Just as Bob Wills taught political economy, I wonder if Merle Travis understood the theory of commodity fetishism or maybe he exemplifies it. Let's examine this extremely clever, often covered, song by Merle Travis.
Wikipedia writes
"So Round, So Firm, So Fully Packed" is a 1947 song by Merle Travis, written by Travis, Eddie Kirk, and Cliffie Stone. The song would be his second number one on the Folk Juke Box charts where it stayed at number one for 14 weeks and a total of 21 weeks on the chart. In the same year it was a #3 hit for Johnny Bond and a #5 hit for Ernest Tubb.
Instrumentally this track is very interesting and different from our template of what a country song should sound like. It leads off with trumpet from Alex Brashear (who played with jazzers Jack and Charlie Teagarden as well as Bob Wills and, later, Merle Haggard) and includes nice little riffs from violin, steel guitar, and accordion! as well as little classic Travis picking.
(Both the Tubb version on YouTube and Johnny Bond's emulated Travis' sonic mix, with the later adding a clarinet solo to Travis' sonic mix. I think these songs tell us something important about country and popular music in the mid-twentieth century.)
Again according to wikipedia
The song describes a woman using advertising slogans. The slogan "So round, so firm, so fully packed, so free and easy on the draw" was used in Lucky Strike cigarette advertising of the time, since at least 1945. "I'd walk a mile" is a slogan for Camel cigarettes. "Just ask the man who owns one" refers to Packard automobiles. "She's got the pause that's so refreshing" is a reference to the Coca-Cola slogan "The Pause that Refreshes".
I think there are some additional advertising slogans referred to in the song which aren't mentioned in the wikipedia article and should be annotating. A few I've found are "Avoid 5 O'Clock Shadow" (Gem Razors/Blades), "(Pepsi-Cola) Hits the Spot", and "Toasted by the Sun" (another Camel ad.) A few cultural allusions as well should be tracked down. Bobbysoxers were young female fans of musicians, most notably Frank Sinatra.

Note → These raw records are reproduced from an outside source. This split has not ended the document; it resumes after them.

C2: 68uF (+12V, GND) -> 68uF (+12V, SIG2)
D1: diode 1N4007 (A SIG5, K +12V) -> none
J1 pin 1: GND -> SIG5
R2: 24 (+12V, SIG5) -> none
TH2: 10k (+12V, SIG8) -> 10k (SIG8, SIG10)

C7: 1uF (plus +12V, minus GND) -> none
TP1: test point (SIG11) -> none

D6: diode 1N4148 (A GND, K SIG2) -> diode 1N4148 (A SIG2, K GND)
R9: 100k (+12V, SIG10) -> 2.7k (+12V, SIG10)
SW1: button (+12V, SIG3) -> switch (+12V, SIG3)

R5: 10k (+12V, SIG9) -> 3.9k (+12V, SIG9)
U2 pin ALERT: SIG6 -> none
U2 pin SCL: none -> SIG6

And is the song a subversive critique of male supremacy or an expression of patriarchy.
Early lyrics, playing on a Packard automobile advertising slogan, demark a woman as property
If you don’t think she’s a lot of funand end with a double reference to woman as property, as cattle and
Just ask the man that owns one
Won’t be long ’til she wears my brand.